▶ What is expected
Please give again exactly the lines from the top of the material through the line with "re aktívne deti, ktoré"; omit each picture.
Dataset content section start
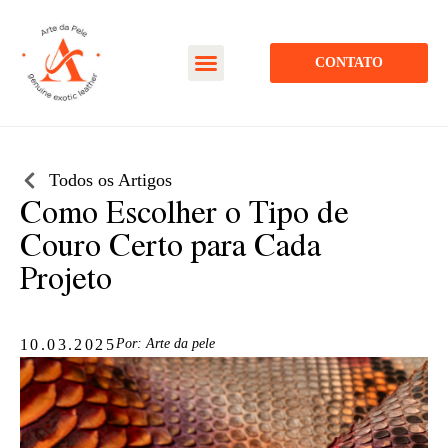
CONTATO
Todos os Artigos
Como Escolher o Tipo de
Couro Certo para Cada
Projeto
10.03.2025
Por:
Arte da pele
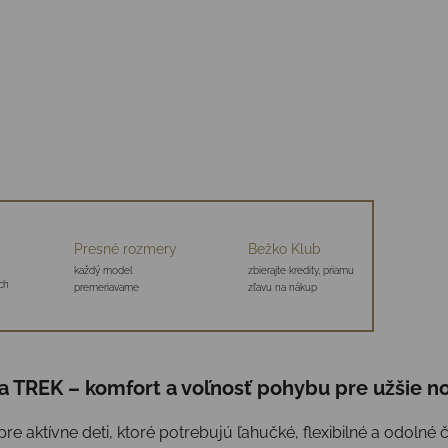
Presné rozmery
Bežko Klub
každý model
zbierajte kredity, priamu
ch
premeriavame
zľavu na nákup
a TREK – komfort a voľnosť pohybu pre užšie n
re aktívne deti, ktoré potrebujú ľahučké, flexibilné a odoln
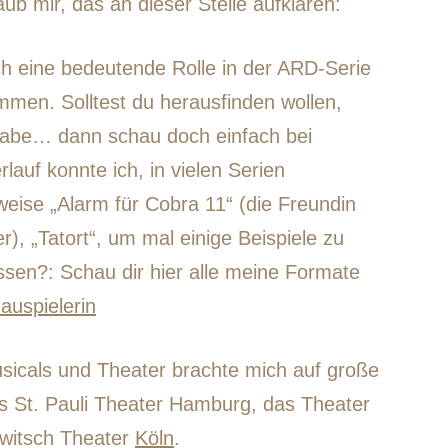
ub mir, das an dieser Stelle aufklären:
h eine bedeutende Rolle in der ARD-Serie
men. Solltest du herausfinden wollen,
 habe… dann schau doch einfach bei
lauf konnte ich, in vielen Serien
weise „Alarm für Cobra 11“ (die Freundin
), „Tatort“, um mal einige Beispiele zu
ssen?: Schau dir hier alle meine Formate
auspielerin
sicals und Theater brachte mich auf große
s St. Pauli Theater Hamburg, das Theater
witsch Theater
Köln
.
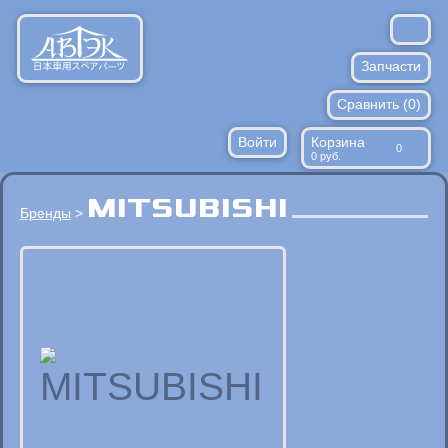
Запчасти
Сравнить (
Расходники
0
)
Войти
Корзина
Запрос по ВИН
0
0
руб.
Против подделок
MITSUBISHI
Бренды
>
Доставка/оплата
Контакты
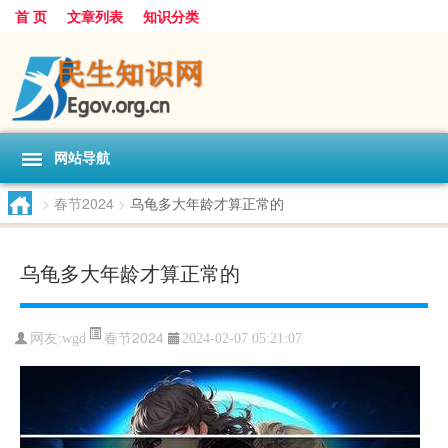
首 页
文章列表
知识分类
网站导航
>
春节2024
>
乌龟多大年龄才算正常的
乌龟多大年龄才算正常的
春节2024
网友:
wgd
2024-02-07 05:21:07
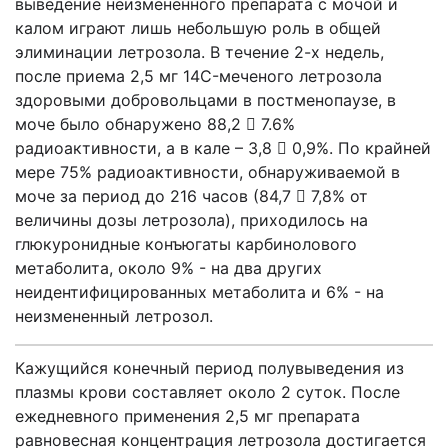
выведение неизмененного препарата с мочой и
калом играют лишь небольшую роль в общей
элиминации летрозола. В течение 2-х недель,
после приема 2,5 мг 14C-меченого летрозола
здоровыми добровольцами в постменопаузе, в
моче было обнаружено 88,2  7.6%
радиоактивности, а в кале – 3,8  0,9%. По крайней
мере 75% радиоактивности, обнаруживаемой в
моче за период до 216 часов (84,7  7,8% от
величины дозы летрозола), приходилось на
глюкуронидные конъюгаты карбинолового
метаболита, около 9% - на два других
неидентифицированных метаболита и 6% - на
неизмененный летрозол.
Кажущийся конечный период полувыведения из
плазмы крови составляет около 2 суток. После
ежедневного применения 2,5 мг препарата
равновесная концентрация летрозола достигается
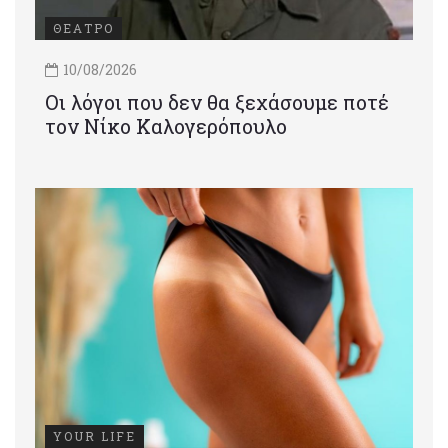
ΘΕΑΤΡΟ
10/08/2026
Οι λόγοι που δεν θα ξεχάσουμε ποτέ
τον Νίκο Καλογερόπουλο
YOUR LIFE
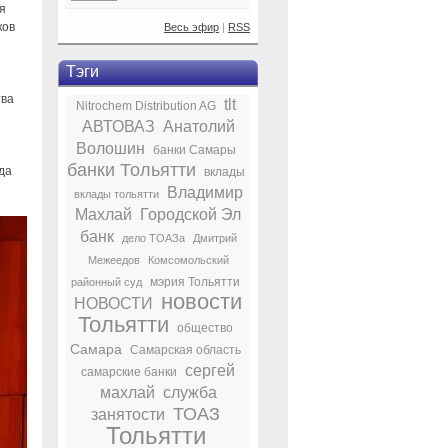
я
ков
Весь эфир
|
RSS
Тэги
тва
tlt
Nitrochem Distribution AG
АВТОВАЗ
Анатолий
Волошин
банки Самары
банки Тольятти
да
вклады
Владимир
вклады тольятти
Махлай
Городской Эл
банк
дело ТОАЗа
Дмитрий
Межеедов
Комсомольский
мэрия Тольятти
районный суд
новости
НОВОСТИ
Тольятти
общество
Самара
Самарская область
сергей
самарские банки
махлай
служба
ТОАЗ
занятости
Тольятти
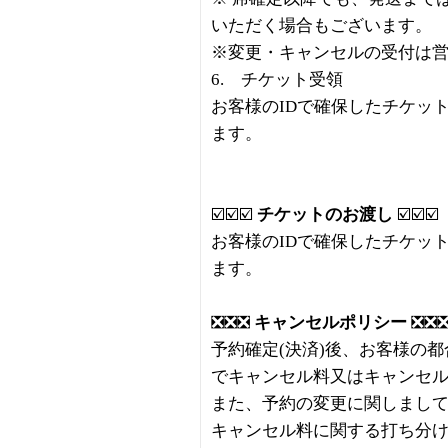
いただく場合もございます。
※変更・キャンセルの受付は
6. チケット受領
お客様のIDで確保したチケッ
ます。
☑️☑️☑️
チケットのお渡し
☑️☑️☑️
お客様のIDで確保したチケッ
ます。
❎❎❎
キャンセルポリシー
❎❎
予約確定(決済)後、お客様の
でキャンセル料又はキャンセ
また、予約の変更に関しまし
キャンセル料に関する打ち分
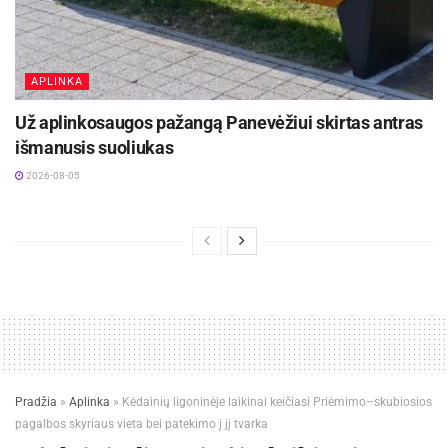
APLINKA
Už aplinkosaugos pažangą Panevėžiui skirtas antras
išmanusis suoliukas
2026-08-05
Pradžia
»
Aplinka
»
Kėdainių ligoninėje laikinai keičiasi Priėmimo–skubiosios
pagalbos skyriaus vieta bei patekimo į jį tvarka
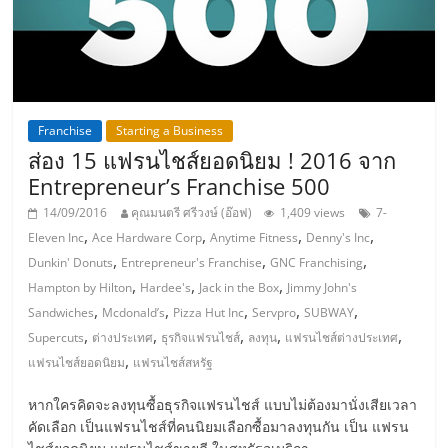
แฟ
รน
ไชส์,
Franchise
Starting a Business
รวม
ส่อง 15 แฟรนไชส์ยอดนิยม ! 2016 จาก
Entrepreneur’s Franchise 500
แฟ
14/09/2016
คุณมนตรี ศรีวงษ์ (อ๊อฟ)
1,409 views
7-
,
,
,
,
Eleven Inc
Ace Hardware Corp
Anytime Fitness
Denny's Inc
,
,
,
Dunkin' Donuts
Entrepreneur's Franchise
GNC Franchising
รน
,
,
,
Hampton by Hilton
Hardee's
Jack in the Box
Jimmy John's
,
,
,
,
,
Sandwiches
Mcdonald’s
Pizza Hut Inc
Servpro
SUBWAY
ไชส์
,
,
,
,
,
Supercuts
ต่างประเทศ
ธุรกิจแฟรนไชส์
ลงทุน
แฟรนไชส์ต่างประเทศ
,
แฟรนไชส์ยอดนิยม
แฟรนไชส์สหรัฐ
ขาย
หากใครคิดจะลงทุนซื้อธุรกิจแฟรนไชส์ แบบไม่ต้องมานั่งเสียเวลา
คัดเลือก เป็นแฟรนไชส์ที่คนนิยมเลือกซื้อมาลงทุนกัน เป็น แฟรน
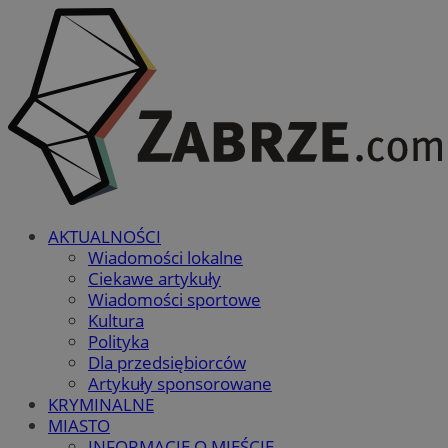
AKTUALNOŚCI
Wiadomości lokalne
Ciekawe artykuły
Wiadomości sportowe
Kultura
Polityka
Dla przedsiębiorców
Artykuły sponsorowane
KRYMINALNE
MIASTO
INFORMACJE O MIEŚCIE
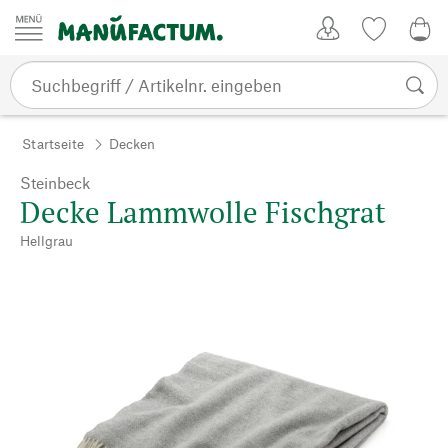
Zum Inhalt springen
Kundenkonto
Merkliste
0,0
Startseite
Decken
Steinbeck
Decke Lammwolle Fischgrat
Hellgrau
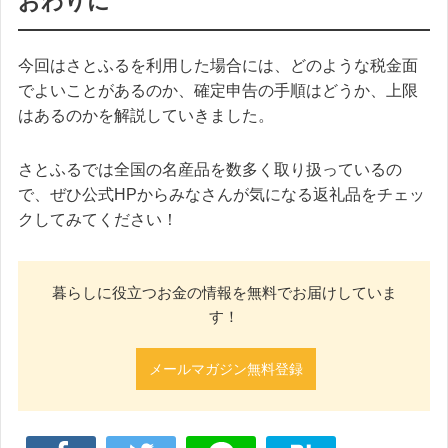
おわりに
今回はさとふるを利用した場合には、どのような税金面
でよいことがあるのか、確定申告の手順はどうか、上限
はあるのかを解説していきました。
さとふるでは全国の名産品を数多く取り扱っているの
で、ぜひ公式HPからみなさんが気になる返礼品をチェッ
クしてみてください！
暮らしに役立つお金の情報を無料でお届けしていま
す！
メールマガジン無料登録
Dataset content section end
▶ Response
CONTATO
Todos os Artigos
Como Escolher o Tipo de
Couro Certo para Cada
Projeto
10.03.2025
Por:
Arte da pele
Presné rozmery
Bežko Klub
každý model
zbierajte kredity, priamu
ch
premeriavame
zľavu na nákup
a TREK – komfort a voľnosť pohybu pre užšie n
re aktívne deti, ktoré potrebujú ľahučké, flexibilné a odoln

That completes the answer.